Quizá fue el último concierto al que asistió, hace algo más de tres meses. Accedió al área reservada para los periodistas del brazo de quien le acompañaba y caminó despacio hacia una silla que le esperaba en primera fila, al borde de la arena de Riazor. No lo reconocí al principio, por su andar débil que interrumpía para saludar y ser saludado, por la gorra que lo protegía, por el semblante cansado de alguien a quien conocía siempre inquieto, lleno de energía. Me puse a su lado y lo observé a veces, entre las canciones que Patti Smith nos dedicaba. Aplaudía siempre, y hacia el final, tras el éxtasis de un tema con el que Patti y su grupo exhibieron su grandeza, Nonito se levantó con esfuerzo de la silla y volvió a aplaudir, con más fuerza esta vez. Asentía, miraba con satisfacción al público del Noroeste (de alguna manera, su festival), se le veía disfrutar. Quizá en su último concierto.

Creo que Nonito disfrutaba en todos los conciertos, aunque en el fondo el músico o el grupo le gustasen poco. Porque hablaba con todo el mundo, rescataba anécdotas, daba compañía y era una gran compañía; o simplemente estaba en un concierto, con la música que le daba vida, que era su vida. No tenía mucho trato con él, quizá me sobrecogía su figura, su importancia, el respeto que merecía, el aura de una persona que tomas por referencia, alguien que sabe de qué va todo esto.

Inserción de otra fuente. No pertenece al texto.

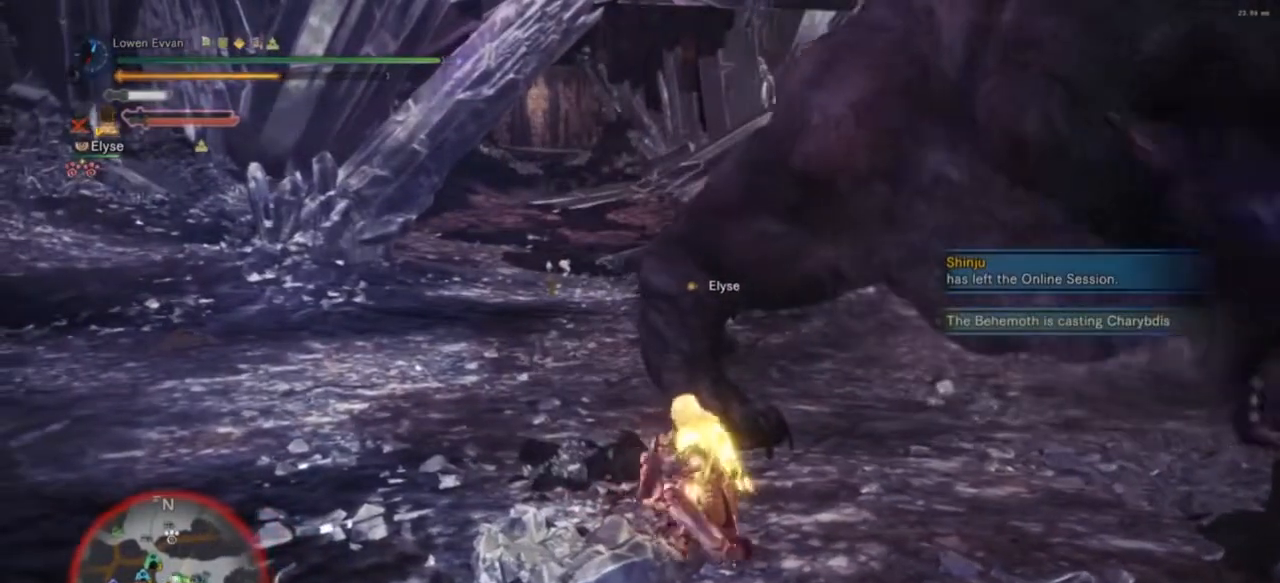
{"buttons": ["CIRCLE"], "left_stick": "up", "right_stick": "center", "events": [[100, "CIRCLE", "down"], [200, "CIRCLE", "up"], [500, "CIRCLE", "down"]]}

Hace unos cuantos años, cuando mi hermano Luis empezaba en esto de la música, Nonito le dedicó una reseña en el periódico a su primer álbum. Dos párrafos sencillos pero sabios, el aprecio sincero, auténtico y de quien mucho sabe, a un principiante que en el largo camino que entonces iniciaba sabría agradecer. Palabras de Nonito Pereira que se recordarán siempre.